Portfolio: “MedHub” documentation and co-signature on procedures performed in relation to guidelines and ideal performance
Checklists: Prepared checklists to the resident for review after being signed off on performing specific procedures. This will serve to outline necessary steps and in-order to save time and assure patient safety.
Mechanical Ventilation Rounds
Learning Outcome: By the end of this rotation, residents will be able to compare, apply and trouble-shoot emergencies in mechanically-ventilated patients.
Performance Indicators: By the end of the rotation, medical residents will be able to:
Compare basic modes of mechanical ventilation.
Choose the appropriate mode to the right patient.
Analyze ventilator graphics to recognize the mode of the ventilation, and synchrony with the patient.
Apply spontaneous awakening and breathing trials for ventilated patients.
Manage ventilator dyssynchrony (disconnect between the machine and the patient).
Manage ventilator alarms, emergencies and complications.
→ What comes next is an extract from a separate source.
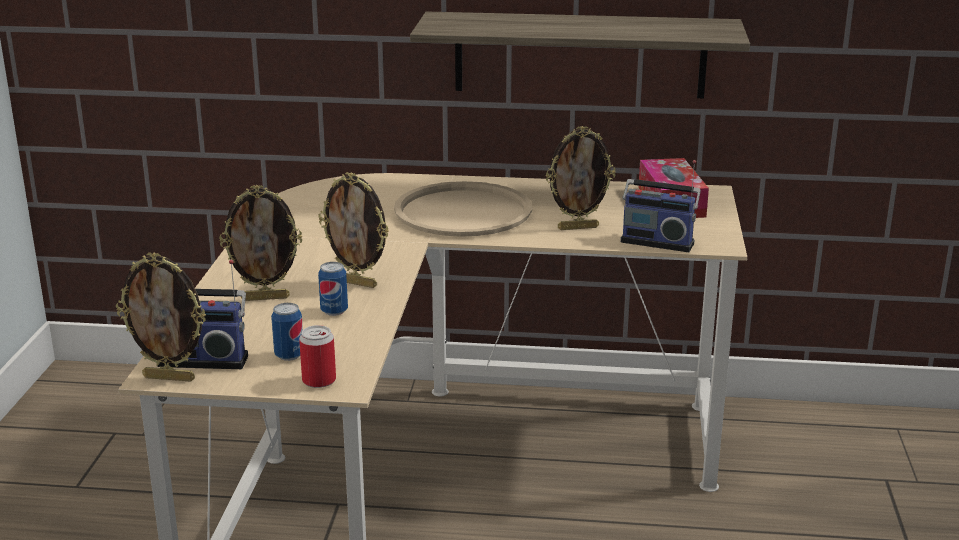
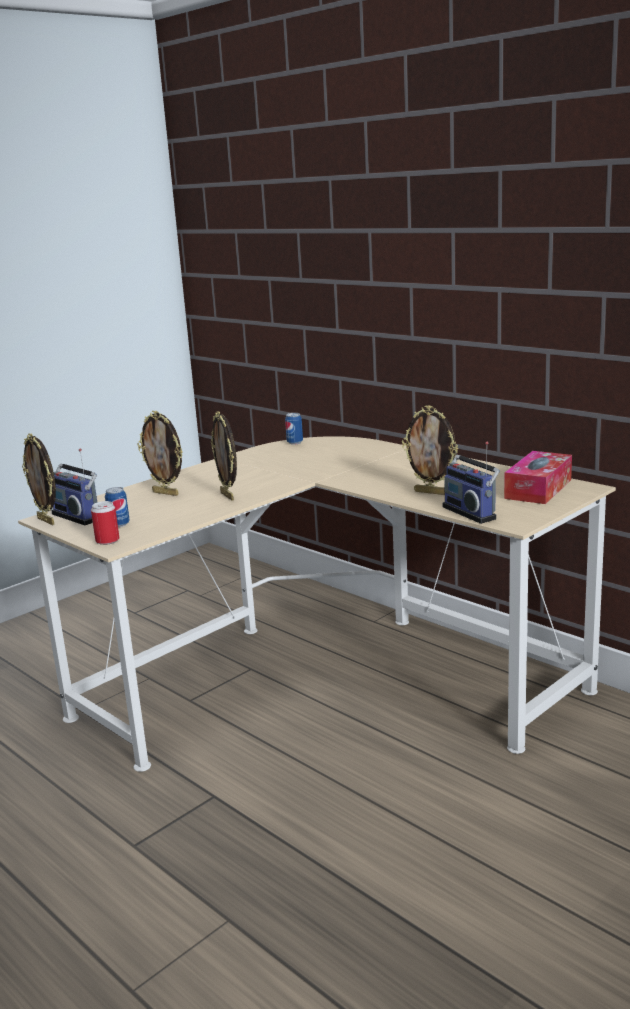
camera: 40 degrees right, 5 degrees down
(334, 311) = (186, 508): can -> can (295, 442)
(463, 211) = (373, 468): beige tray -> none
(579, 54) = (500, 355): shelf -> none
Explain to patients’ families’ progress, or regress, of their ill relatives.
Details:
This round occurs after admission and daily rounds in MICU. Respiratory therapists, MICU fellow and the long call resident will review ventilator changes, analyze graphics, review application of spontaneous awakening and breathing trials, apply latest evidence-based literature in mechanical ventilation and consider scenarios with plan of mechanical ventilation care in patients in the case of ventilator emergencies. Through answering questions, generating scenarios and discussions, medical residents will build their knowledge and enhance their skills in mechanical ventilation for intubated patients and patients needing non-invasive positive pressure ventilation.
A high-fidelity simulator will be considered in one of the un-utilized clinical rooms in the MICU. The simulator will be used to apply clinical scenarios to mimic ventilatory emergencies, explain basic modes of mechanical ventilation and assess how solution of errors improves outcomes.
Assessment
E-Mailed quizzes: these quizzes will include ventilator graphics, ventilator emergency management scenarios to assess comprehension
Simulation: Through ventilator rounding, this method will assess understanding and provide immediate feedback. It is possible for conduction last one or two weeks in MICU rotation.
Surveys: to faculty, fellows and residents themselves, for objective analysis and self-reflection.